Data section:
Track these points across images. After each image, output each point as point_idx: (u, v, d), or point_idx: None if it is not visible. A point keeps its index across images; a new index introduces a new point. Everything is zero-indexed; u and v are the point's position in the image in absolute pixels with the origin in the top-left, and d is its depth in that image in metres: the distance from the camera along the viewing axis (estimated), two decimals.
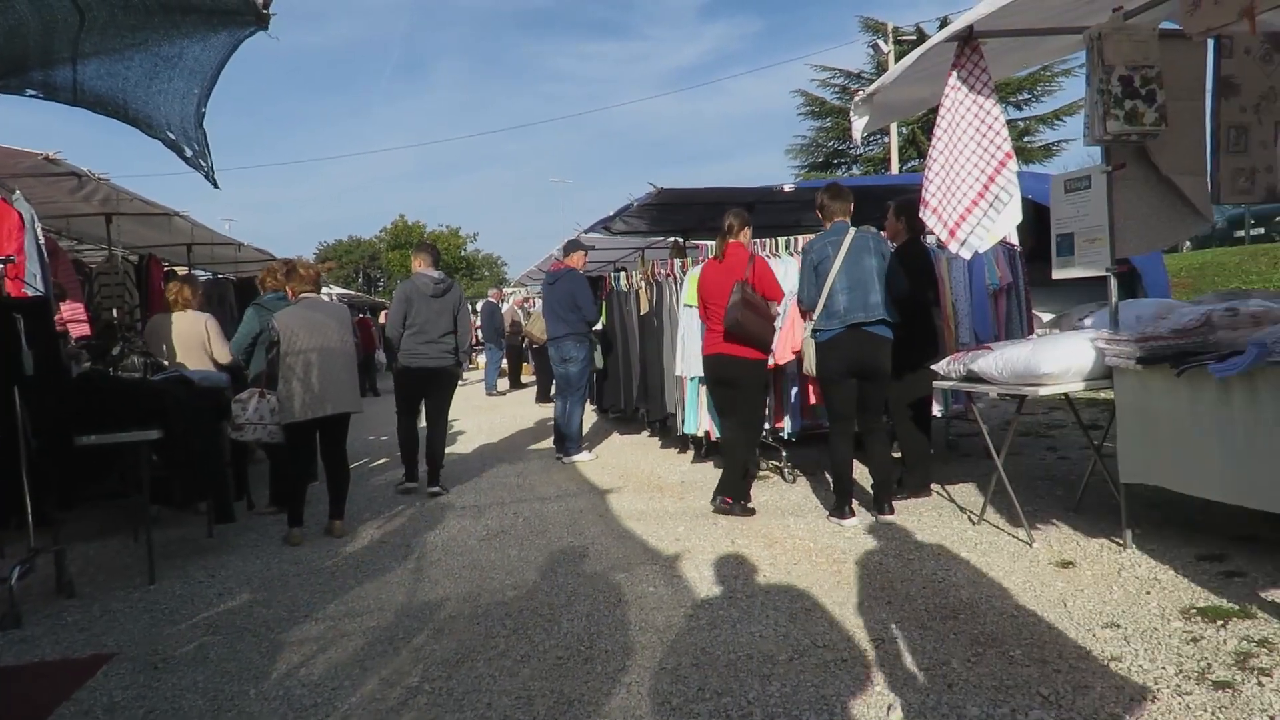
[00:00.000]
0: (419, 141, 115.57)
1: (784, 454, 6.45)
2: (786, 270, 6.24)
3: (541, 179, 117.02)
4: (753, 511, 5.33)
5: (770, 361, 5.45)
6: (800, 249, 6.75)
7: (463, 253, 56.51)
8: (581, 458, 7.79)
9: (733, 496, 5.40)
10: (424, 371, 6.58)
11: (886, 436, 5.20)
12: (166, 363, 5.62)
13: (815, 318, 5.04)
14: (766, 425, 6.29)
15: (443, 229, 55.82)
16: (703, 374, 5.95)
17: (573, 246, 8.28)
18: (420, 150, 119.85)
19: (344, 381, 5.45)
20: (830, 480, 5.95)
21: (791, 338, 5.25)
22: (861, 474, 5.56)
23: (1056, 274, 4.69)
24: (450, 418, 11.96)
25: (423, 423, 6.82)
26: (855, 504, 5.09)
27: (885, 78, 4.92)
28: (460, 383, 7.22)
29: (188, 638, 3.75)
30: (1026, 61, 5.66)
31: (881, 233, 5.39)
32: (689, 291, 6.71)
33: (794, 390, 6.49)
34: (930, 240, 5.72)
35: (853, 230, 5.03)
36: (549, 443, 8.92)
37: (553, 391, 8.32)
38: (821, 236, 5.14)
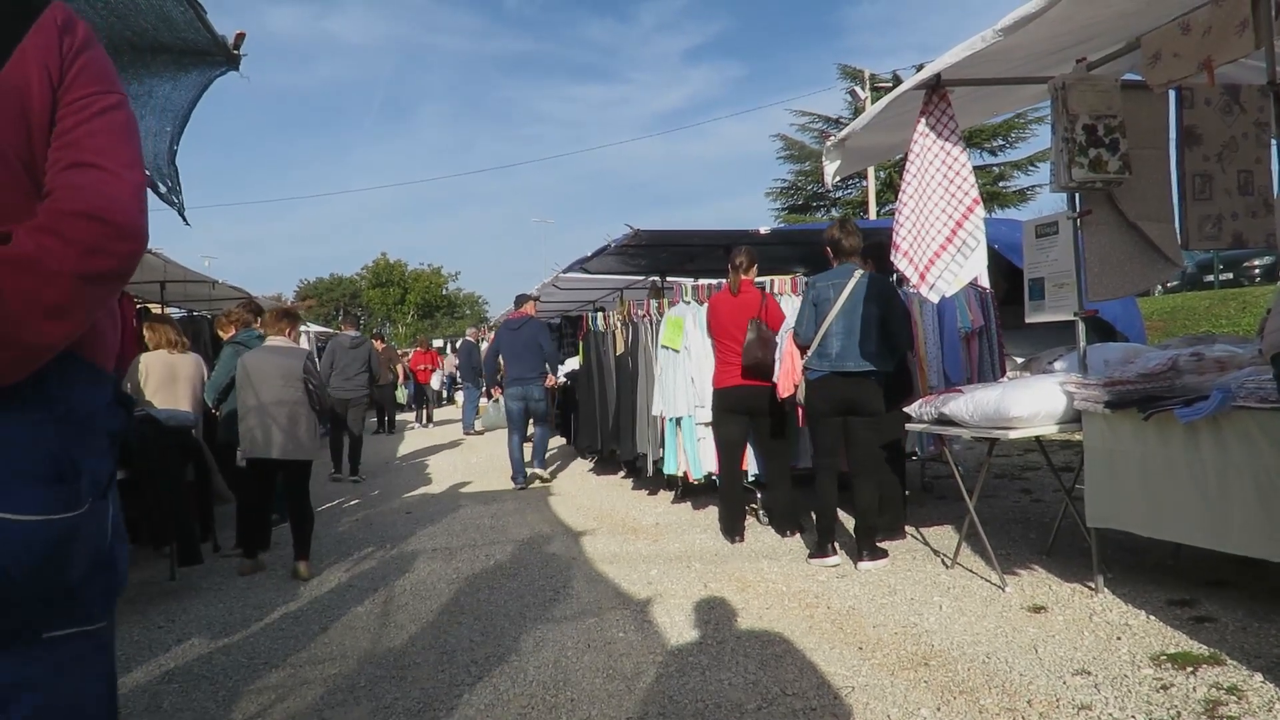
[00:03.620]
0: (401, 181, 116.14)
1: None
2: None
3: (523, 219, 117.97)
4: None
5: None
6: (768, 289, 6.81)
7: (444, 291, 56.50)
8: (542, 472, 9.14)
9: (795, 528, 5.77)
10: (345, 399, 9.72)
11: (874, 481, 5.03)
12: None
13: (808, 356, 5.04)
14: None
15: (424, 267, 55.87)
16: (712, 407, 6.00)
17: (523, 299, 9.31)
18: (402, 189, 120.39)
19: (286, 429, 5.38)
20: (807, 522, 5.94)
21: (793, 371, 5.28)
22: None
23: (1029, 318, 4.73)
24: (426, 458, 11.95)
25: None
26: (836, 544, 5.05)
27: (856, 123, 4.99)
28: (432, 424, 7.33)
29: (143, 686, 3.64)
30: (995, 109, 5.77)
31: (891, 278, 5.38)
32: (666, 332, 6.73)
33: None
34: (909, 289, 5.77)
35: (859, 273, 4.96)
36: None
37: (506, 427, 9.12)
38: (826, 275, 5.09)
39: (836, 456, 5.09)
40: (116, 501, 1.40)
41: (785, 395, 5.37)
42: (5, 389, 1.16)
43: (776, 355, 5.51)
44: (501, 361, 8.96)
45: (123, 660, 3.98)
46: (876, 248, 5.26)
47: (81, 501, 1.24)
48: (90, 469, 1.27)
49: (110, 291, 1.25)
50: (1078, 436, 4.19)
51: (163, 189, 3.71)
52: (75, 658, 1.29)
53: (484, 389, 16.30)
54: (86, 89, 1.24)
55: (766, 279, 6.97)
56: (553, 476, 9.33)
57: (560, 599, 4.63)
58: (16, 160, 1.19)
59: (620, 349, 8.25)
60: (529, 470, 8.92)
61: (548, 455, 10.26)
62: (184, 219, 3.80)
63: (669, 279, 9.98)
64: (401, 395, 18.69)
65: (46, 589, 1.22)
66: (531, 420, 8.96)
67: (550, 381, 8.86)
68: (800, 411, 5.35)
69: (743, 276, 5.79)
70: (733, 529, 5.72)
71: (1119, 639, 3.49)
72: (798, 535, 5.69)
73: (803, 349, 5.14)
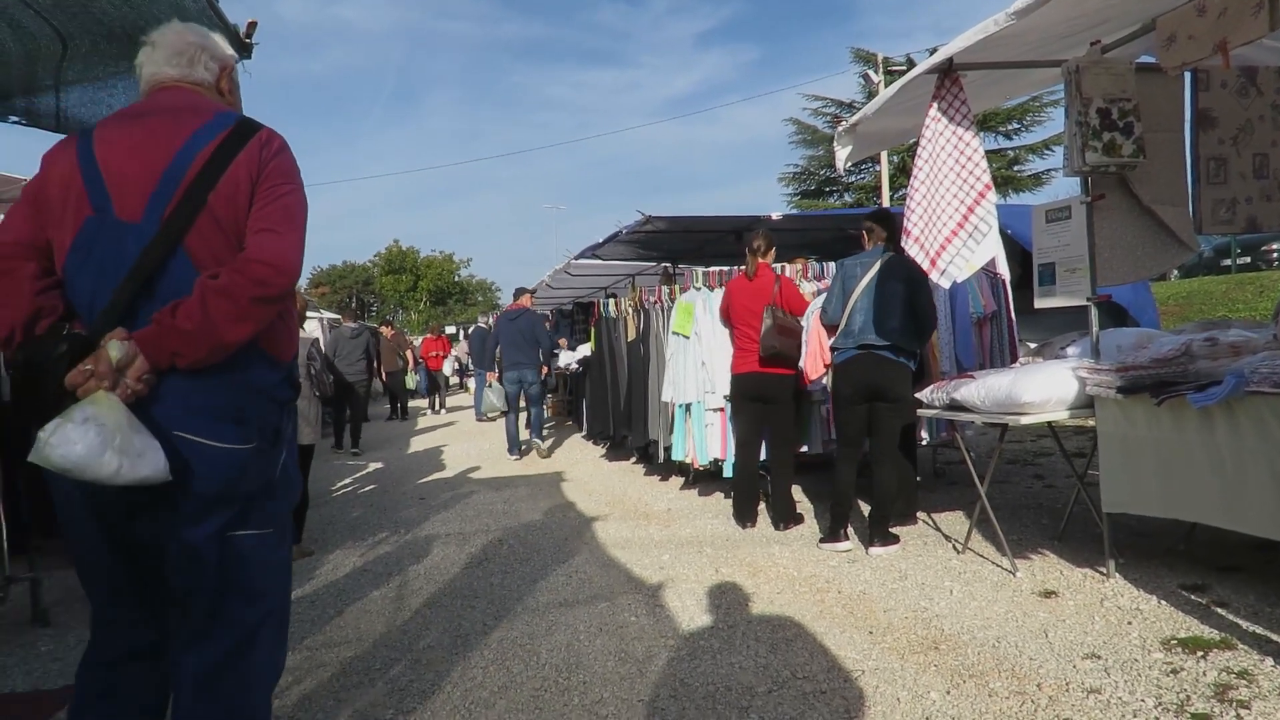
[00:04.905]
0: (413, 167, 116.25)
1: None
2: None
3: (535, 205, 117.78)
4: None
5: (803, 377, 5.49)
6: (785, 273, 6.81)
7: (456, 278, 56.61)
8: (540, 444, 10.16)
9: (793, 520, 5.65)
10: (348, 383, 11.10)
11: (894, 468, 5.01)
12: None
13: (836, 336, 5.04)
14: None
15: (436, 254, 55.96)
16: (730, 393, 6.02)
17: (521, 291, 10.52)
18: (414, 176, 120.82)
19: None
20: (813, 508, 5.96)
21: (820, 352, 5.25)
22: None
23: (1039, 303, 4.71)
24: (439, 444, 12.06)
25: None
26: (850, 529, 5.07)
27: (868, 108, 4.97)
28: (444, 410, 7.38)
29: None
30: (1008, 93, 5.73)
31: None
32: (677, 319, 6.73)
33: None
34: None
35: (887, 254, 4.96)
36: (537, 469, 9.05)
37: (505, 407, 10.55)
38: (856, 256, 5.12)
39: (859, 445, 5.09)
40: (292, 451, 2.16)
41: (815, 377, 5.36)
42: (211, 366, 1.88)
43: (803, 338, 5.49)
44: (499, 349, 10.19)
45: None
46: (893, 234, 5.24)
47: (251, 440, 1.96)
48: (259, 421, 1.99)
49: (275, 307, 1.94)
50: (1090, 422, 4.18)
51: None
52: (252, 548, 2.01)
53: (456, 372, 16.75)
54: (272, 182, 1.97)
55: (778, 265, 6.98)
56: (550, 452, 10.21)
57: (572, 583, 4.67)
58: (231, 229, 1.92)
59: (632, 335, 8.27)
60: (530, 442, 10.21)
61: (548, 436, 11.60)
62: None
63: (680, 265, 9.99)
64: (411, 381, 18.79)
65: (232, 497, 1.95)
66: (526, 401, 10.22)
67: (545, 371, 10.37)
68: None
69: (759, 261, 5.77)
70: (745, 514, 5.73)
71: (1130, 624, 3.50)
72: (796, 527, 5.64)
73: (831, 328, 5.13)
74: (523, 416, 10.30)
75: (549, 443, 10.69)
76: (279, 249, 1.91)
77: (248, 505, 1.99)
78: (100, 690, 2.04)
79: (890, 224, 5.09)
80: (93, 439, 1.72)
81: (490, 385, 12.51)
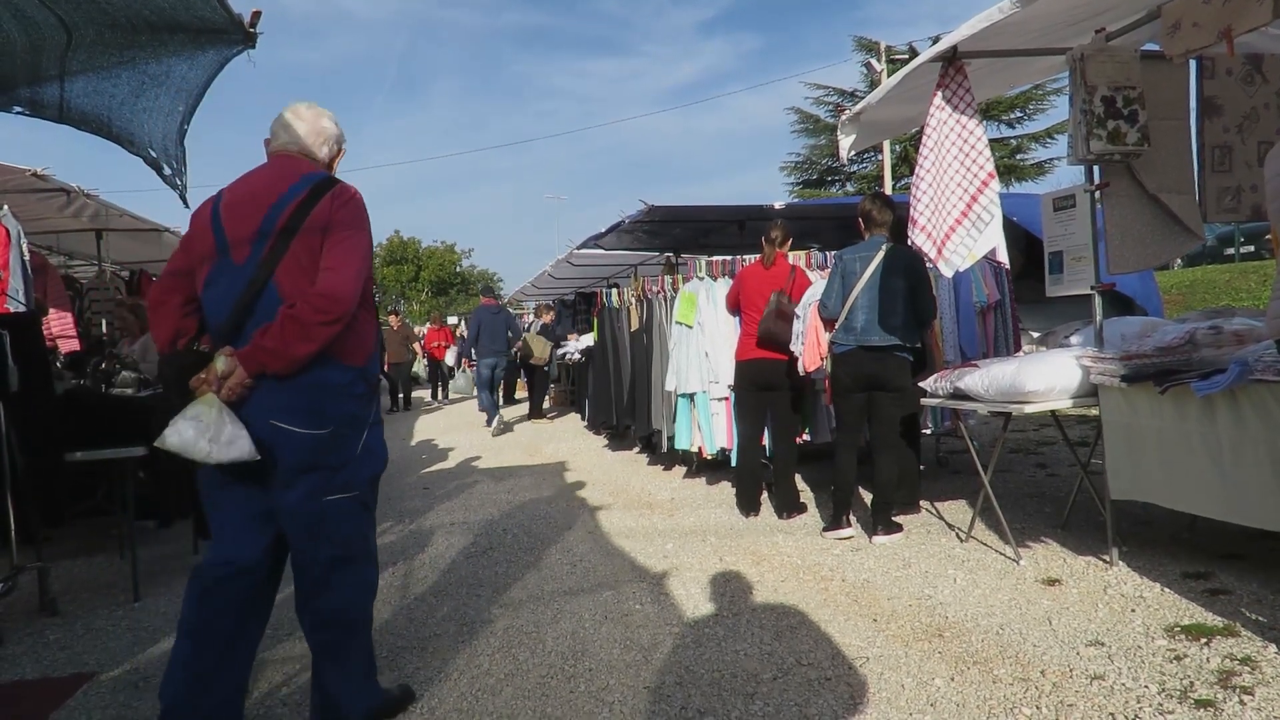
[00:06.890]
0: (414, 158, 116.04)
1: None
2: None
3: (537, 195, 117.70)
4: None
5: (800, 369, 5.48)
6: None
7: (458, 269, 56.54)
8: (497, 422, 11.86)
9: (796, 509, 5.67)
10: None
11: (895, 457, 5.01)
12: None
13: (835, 330, 5.01)
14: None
15: (438, 245, 55.88)
16: (734, 381, 6.00)
17: (489, 291, 13.36)
18: (416, 166, 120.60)
19: None
20: (815, 497, 5.97)
21: (818, 345, 5.23)
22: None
23: (1050, 291, 4.70)
24: (442, 434, 12.12)
25: None
26: (852, 516, 5.09)
27: (871, 97, 4.95)
28: (447, 400, 7.41)
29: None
30: (1012, 81, 5.71)
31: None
32: (680, 308, 6.74)
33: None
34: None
35: (887, 246, 4.90)
36: (540, 459, 9.08)
37: (473, 390, 12.73)
38: (855, 248, 5.05)
39: (859, 432, 5.09)
40: (374, 431, 2.80)
41: (812, 369, 5.35)
42: (294, 372, 2.52)
43: (800, 329, 5.48)
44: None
45: (150, 631, 4.07)
46: (895, 222, 5.22)
47: (327, 426, 2.60)
48: (335, 411, 2.62)
49: (333, 328, 2.52)
50: (1094, 411, 4.19)
51: (168, 171, 3.78)
52: (343, 506, 2.70)
53: (458, 361, 17.29)
54: (338, 230, 2.59)
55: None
56: (501, 431, 11.80)
57: (577, 572, 4.68)
58: (310, 266, 2.55)
59: (635, 325, 8.27)
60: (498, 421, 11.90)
61: (547, 418, 13.30)
62: (185, 202, 3.89)
63: (683, 255, 9.97)
64: (421, 370, 18.94)
65: (313, 467, 2.61)
66: (493, 383, 12.07)
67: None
68: (827, 386, 5.34)
69: (777, 250, 5.77)
70: (749, 504, 5.75)
71: (1133, 611, 3.51)
72: (800, 516, 5.66)
73: (829, 322, 5.11)
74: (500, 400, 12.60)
75: (564, 445, 11.44)
76: (334, 284, 2.51)
77: (331, 474, 2.63)
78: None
79: (891, 211, 5.07)
80: (191, 431, 2.41)
81: (464, 371, 13.45)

Work instruction: Could you repeat, exactly, only the lines above starting at the one that has "14: (766, 425, 6.29)" and stopping after the one that has "42: (5, 389, 1.16)", without the pictures?

The completed task:
14: (766, 425, 6.29)
15: (443, 229, 55.82)
16: (703, 374, 5.95)
17: (573, 246, 8.28)
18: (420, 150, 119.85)
19: (344, 381, 5.45)
20: (830, 480, 5.95)
21: (791, 338, 5.25)
22: (861, 474, 5.56)
23: (1056, 274, 4.69)
24: (450, 418, 11.96)
25: (423, 423, 6.82)
26: (855, 504, 5.09)
27: (885, 78, 4.92)
28: (460, 383, 7.22)
29: (188, 638, 3.75)
30: (1026, 61, 5.66)
31: (881, 233, 5.39)
32: (689, 291, 6.71)
33: (794, 390, 6.49)
34: (930, 240, 5.72)
35: (853, 230, 5.03)
36: (549, 443, 8.92)
37: (553, 391, 8.32)
38: (821, 236, 5.14)
[00:03.620]
0: (401, 181, 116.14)
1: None
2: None
3: (523, 219, 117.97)
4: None
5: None
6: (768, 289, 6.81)
7: (444, 291, 56.50)
8: (542, 472, 9.14)
9: (795, 528, 5.77)
10: (345, 399, 9.72)
11: (874, 481, 5.03)
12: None
13: (808, 356, 5.04)
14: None
15: (424, 267, 55.87)
16: (712, 407, 6.00)
17: (523, 299, 9.31)
18: (402, 189, 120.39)
19: (286, 429, 5.38)
20: (807, 522, 5.94)
21: (793, 371, 5.28)
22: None
23: (1029, 318, 4.73)
24: (426, 458, 11.95)
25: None
26: (836, 544, 5.05)
27: (856, 123, 4.99)
28: (432, 424, 7.33)
29: (143, 686, 3.64)
30: (995, 109, 5.77)
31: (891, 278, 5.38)
32: (666, 332, 6.73)
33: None
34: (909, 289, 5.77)
35: (859, 273, 4.96)
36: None
37: (506, 427, 9.12)
38: (826, 275, 5.09)
39: (836, 456, 5.09)
40: (116, 501, 1.40)
41: (785, 395, 5.37)
42: (5, 389, 1.16)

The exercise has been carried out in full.